The era where the Royal Family enjoyed uncritical public support is long gone. The death of Queen Elizabeth the Queen Mother broke the link for good, but other aspects of Royal behavior, with the 24×7 intrusive news cycle, have become public knowledge, revealing the soft underbelly of a dysfunctional family crushed by duty and increasingly dominated by people way past State retirement age. The Royal divorce rate is appalling, and the hugely debatable behavior of Prince Andrew has thrown a shadow over the family.
The Royal Family’s reaction has been predictable. In classic stiff-upper-lip UK family mode, they are expecting that everybody should keep quiet in public, and sort things out behind closed doors. The problem with that approach is that the media will dig and dig for anything that can be used to drive public commentary. So now we have the Faustian bargain in place, with the Royal Family leaking snippets to the tabloids to keep them interested, give them stuff to print and speculate on, and also to promulgate the “party line”. There is an entire industry in the UK devoted to royal-watching, generating hundreds of jobs. It is a big business for the media. A beast that must be fed.
The “party line” in this context is that Harry is a naif, captured by an American bitch. It is a classic story line, and in the grand tradition of tabloid journalism, whether it is factual is irrelevant.

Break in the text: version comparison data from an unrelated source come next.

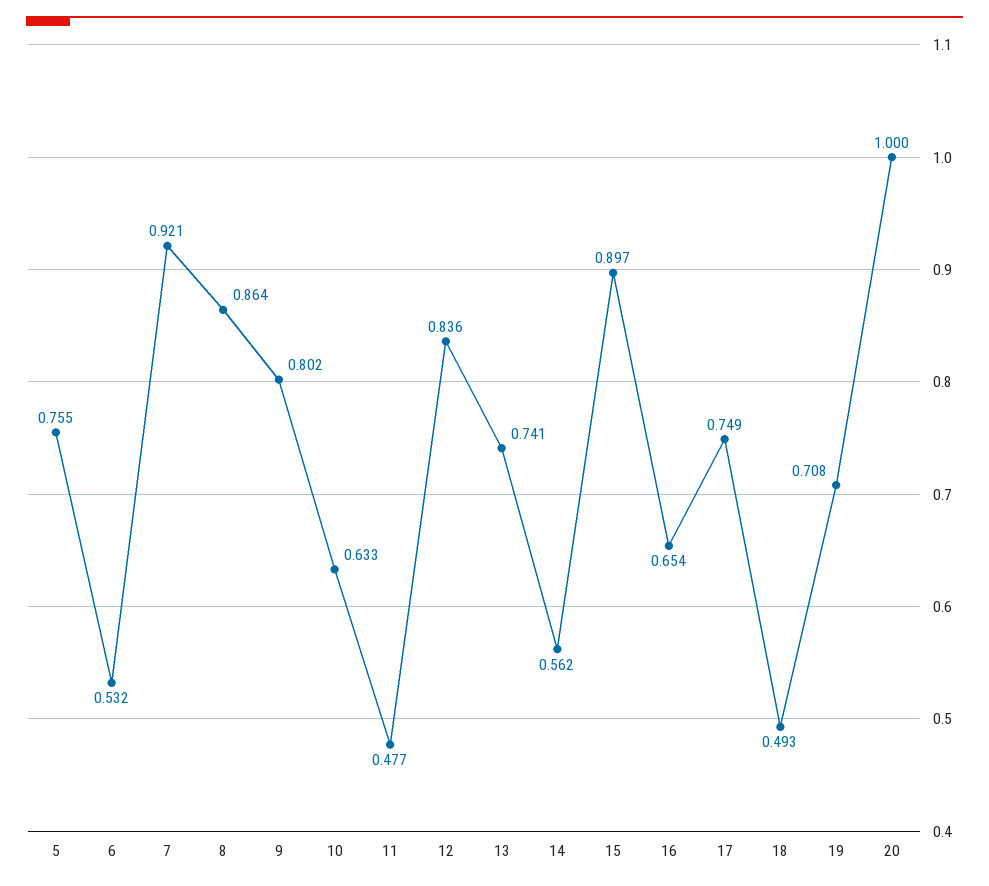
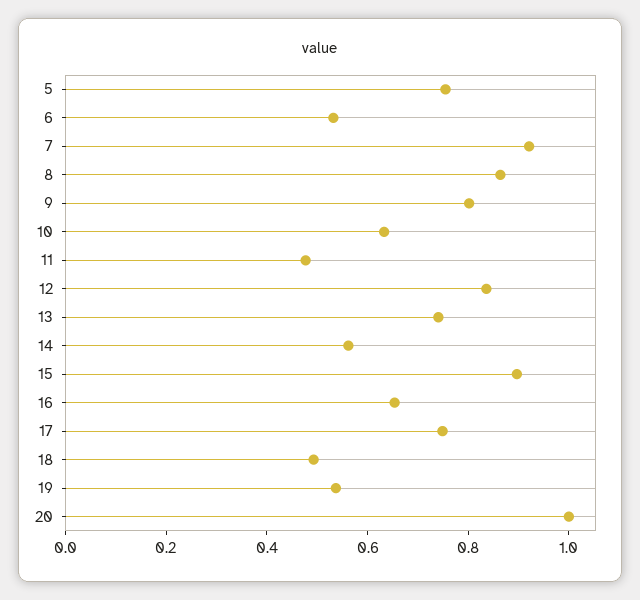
  {
    "5": 0.755,
    "6": 0.532,
    "7": 0.921,
    "8": 0.864,
    "9": 0.802,
    "10": 0.633,
    "11": 0.477,
    "12": 0.836,
    "13": 0.741,
    "14": 0.562,
    "15": 0.897,
    "16": 0.654,
    "17": 0.749,
    "18": 0.493,
-   "19": 0.708,
+   "19": 0.55,
    "20": 1
  }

One of the classic UK tabloid rules is that one should never let the facts get in the way of a good story.
Having observed the way in which the UK narrative about their move to the USA was being shaped by the tabloid relationship, I suspect that Harry and Meghan decided that they had to put their side of the story in the public domain. Hence the Oprah interview.

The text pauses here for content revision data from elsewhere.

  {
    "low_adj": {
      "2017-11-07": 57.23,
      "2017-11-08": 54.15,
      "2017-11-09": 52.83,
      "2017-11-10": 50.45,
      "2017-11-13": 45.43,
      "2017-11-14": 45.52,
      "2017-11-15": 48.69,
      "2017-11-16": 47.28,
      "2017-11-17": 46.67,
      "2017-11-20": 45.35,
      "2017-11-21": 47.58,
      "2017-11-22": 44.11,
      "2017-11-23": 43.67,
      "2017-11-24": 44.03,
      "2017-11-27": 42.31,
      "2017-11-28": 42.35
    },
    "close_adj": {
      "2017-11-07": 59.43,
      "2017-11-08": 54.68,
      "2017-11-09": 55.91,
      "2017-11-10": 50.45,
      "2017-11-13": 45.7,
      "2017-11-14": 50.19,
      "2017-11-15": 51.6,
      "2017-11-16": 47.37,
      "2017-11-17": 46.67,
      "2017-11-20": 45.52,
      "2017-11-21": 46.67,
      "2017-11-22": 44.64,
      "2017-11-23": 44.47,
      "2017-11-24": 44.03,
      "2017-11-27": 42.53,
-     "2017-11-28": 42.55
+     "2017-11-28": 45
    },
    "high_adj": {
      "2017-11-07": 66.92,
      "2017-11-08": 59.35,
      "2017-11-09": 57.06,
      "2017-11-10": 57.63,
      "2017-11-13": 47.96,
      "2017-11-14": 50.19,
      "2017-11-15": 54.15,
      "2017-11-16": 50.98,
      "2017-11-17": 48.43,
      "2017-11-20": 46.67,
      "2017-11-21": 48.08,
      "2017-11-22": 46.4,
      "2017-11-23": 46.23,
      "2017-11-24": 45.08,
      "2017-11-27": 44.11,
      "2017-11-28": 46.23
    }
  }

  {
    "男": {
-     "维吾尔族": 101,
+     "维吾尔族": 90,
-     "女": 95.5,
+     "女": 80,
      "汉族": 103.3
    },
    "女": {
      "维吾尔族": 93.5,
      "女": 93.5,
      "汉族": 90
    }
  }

In family management terms, the Oprah interview was never going to have a positive outcome. I am sure that Harry and Meghan knew that, but I suspect that at this point in time, they don’t care enough, given their exile, to let it influence their actions.
Who do I believe? I don’t think that you can believe either side’s version of events and take it at face value. I suspect that selective memory is playing a part in the explanation of events on both sides.
How will all of this play out? To use the old English phrase, buggered if I know. The Royal Family can, if they really want to, just forget all about Harry and continue to manage the brand with the on-deck royals. However, that has its own risks. If other people associated with the late Jeffrey Epstein (perhaps with family names like Maxwell) end up revealing more information about what really happened at parties involving a certain Royal Family member, the Royal Family may suddenly start to wish that they had Harry and Meghan onside instead of in exile. The current generation of Royals are no more publicly exciting than the last generation. With the exception of the Duke of Sussex.